Theory classes present the general course contents, explanations on the problems to be solved in the project, the methodology to be pursued at each stage, and the materials to be included in each submission.
The teacher uses some of these classes (normally at the beginning of the course) to briefly present notation schemes, languages, libraries and tools. Students take the initiative in most of the lab classes. Groups devote their time in these classes to working together, asking the teacher questions, and receiving his/her comments on previously submitted work.
Given that the course comprises projects, a significant part of the work involved is undertaken by groups of students working outside class hours.

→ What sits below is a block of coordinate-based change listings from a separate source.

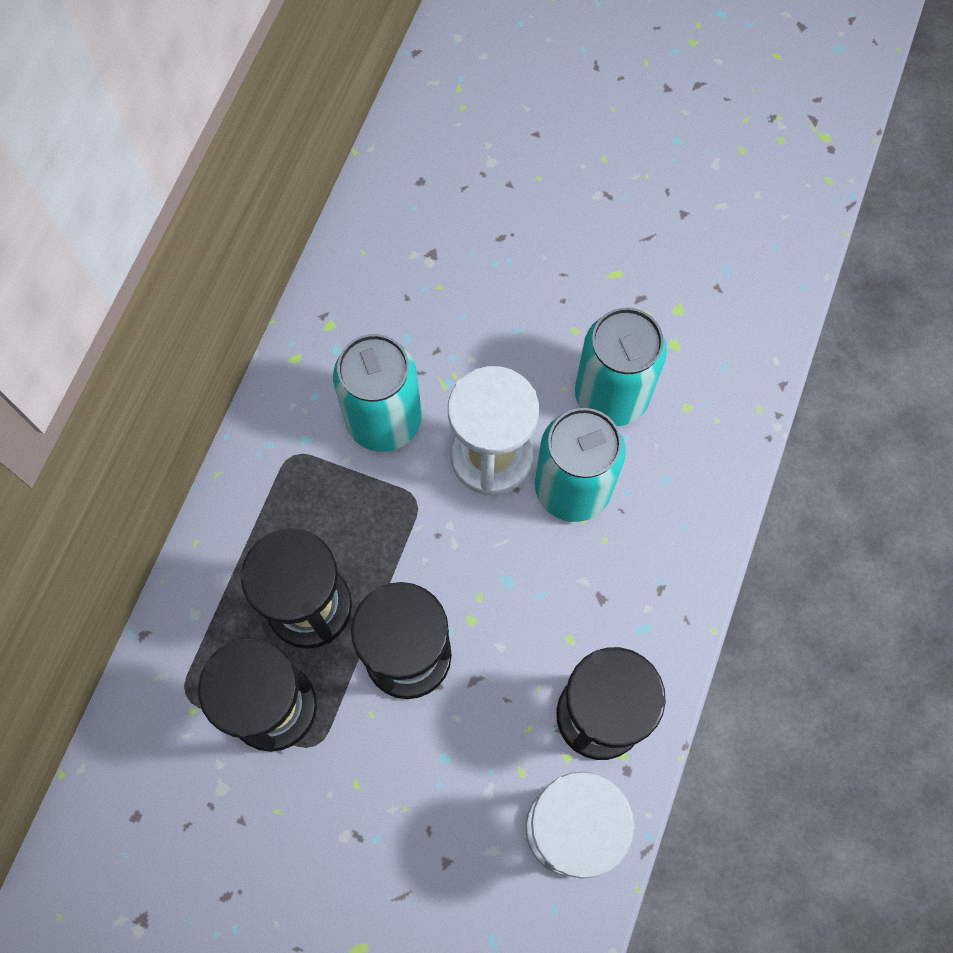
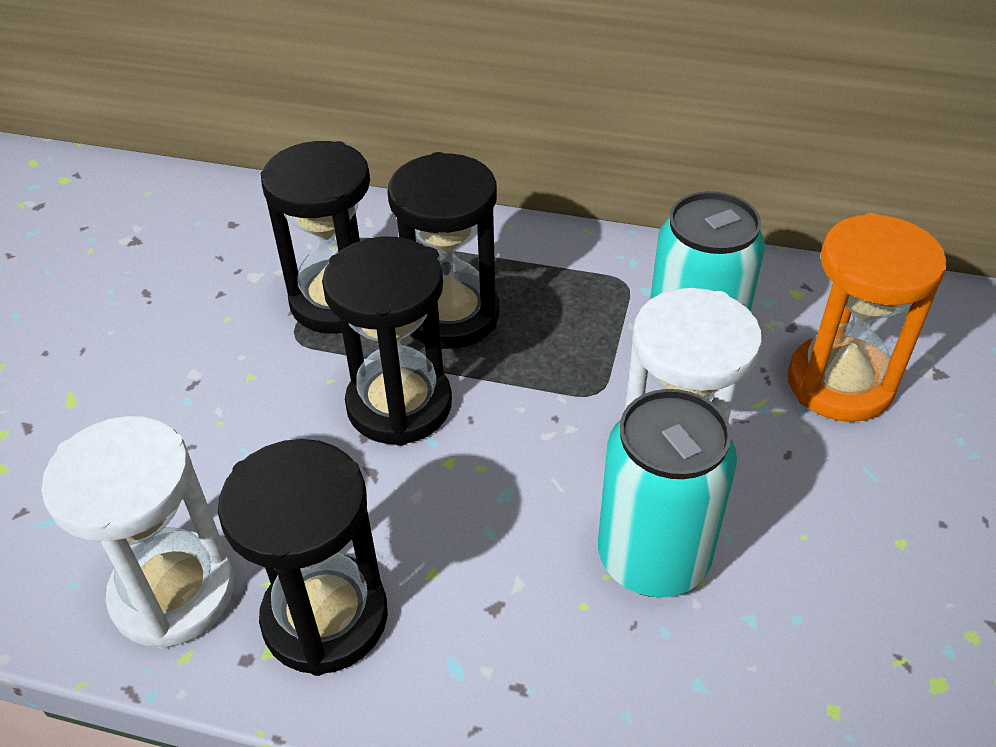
camera: 85 degrees right, 25 degrees down
turquoise can [575,308,667,426] -> none
none -> orange hourglass [788,213,947,422]

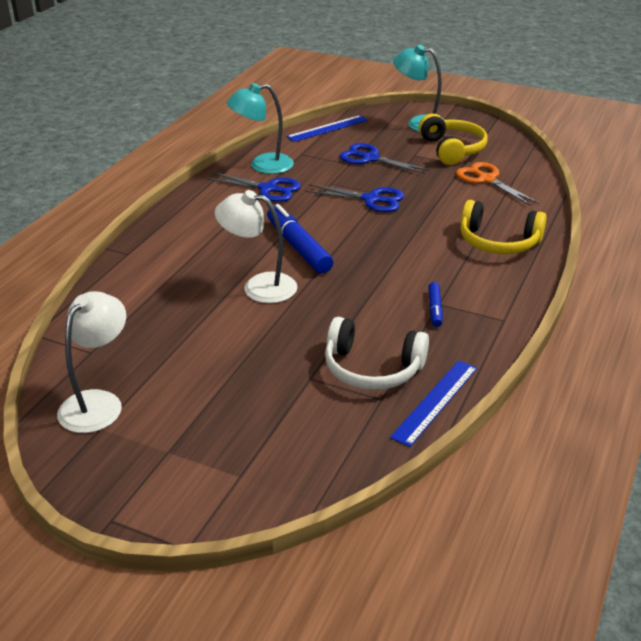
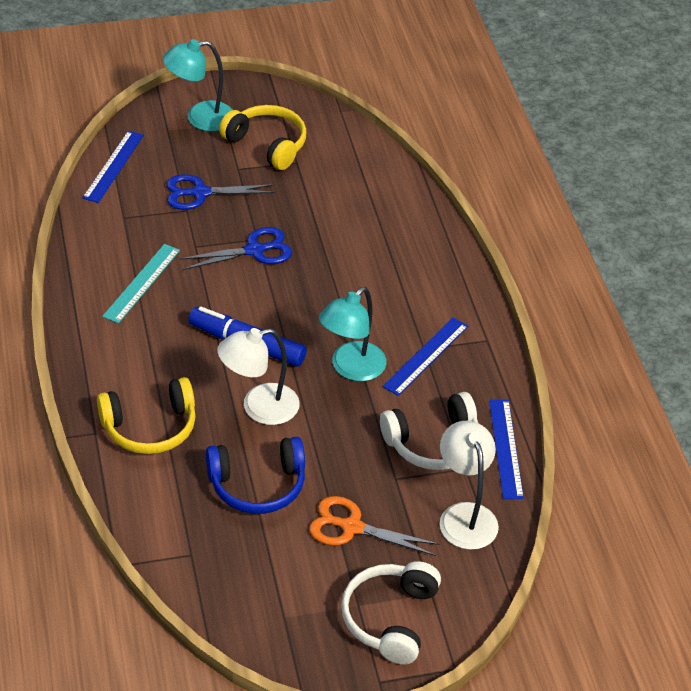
camera: 40 degrees left, 10 degrees up
white lamp [57,291,126,433] -> white lamp moved to [440,421,499,550]
blue scissors [206,172,301,202] -> turquoise ruler [102,244,180,323]
turquoise lamp [227,83,294,174] -> turquoise lamp moved to [319,287,386,381]
blue marker [428,282,443,327] -> blue ruler [383,318,468,396]
orange scissors [456,162,539,206] -> orange scissors moved to [309,496,439,556]
yellow headphones [460,200,547,254] -> yellow headphones moved to [97,377,196,454]
none -> blue headphones [206,437,305,514]
none -> white headphones [341,561,441,665]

The assessment will be based on four project submissions, which will be weighted as follows:
Submission 1 (Definition and overall design of the system): 10%
Submission 2 (Specifications and analysis of each component): 15%
Submission 3 (Mid-term report): 15%
Submission 4 (Final): 60%
These submissions will be made at regular intervals throughout the term in order to ensure smooth development of the project.
Project assessment will take into account students" individual contributions and the results attained by their respective groups (which will also be reflected in each student"s grade). The final group grade (NG) is calculated by applying the above percentages to each submission. The student participation grade (NE) will take into account the individual tasks assigned during the various stages of the the project. The final course grade for each student will be calculated using the following formula N = 0.5*NG + 0.5*NE.
The points assessed in the final report cover: the extent to which the objectives were attained; the completeness of the system and how well it works; the quality of the work done on the system"s component parts - design, coding, interface, presentation of the results; and the adequacy of user and technical documentation.
Students should previously have familiarised themselves with the following concepts in order to follow the course:
- Mechanisms for structuring information. Ability to use and programme data structures (tables, linear structures, dictionaries, etc.).
- Design of computing systems.
- Data Mining methods, Automatic Learning, Forecasting, Operational Research Methods, Simulation).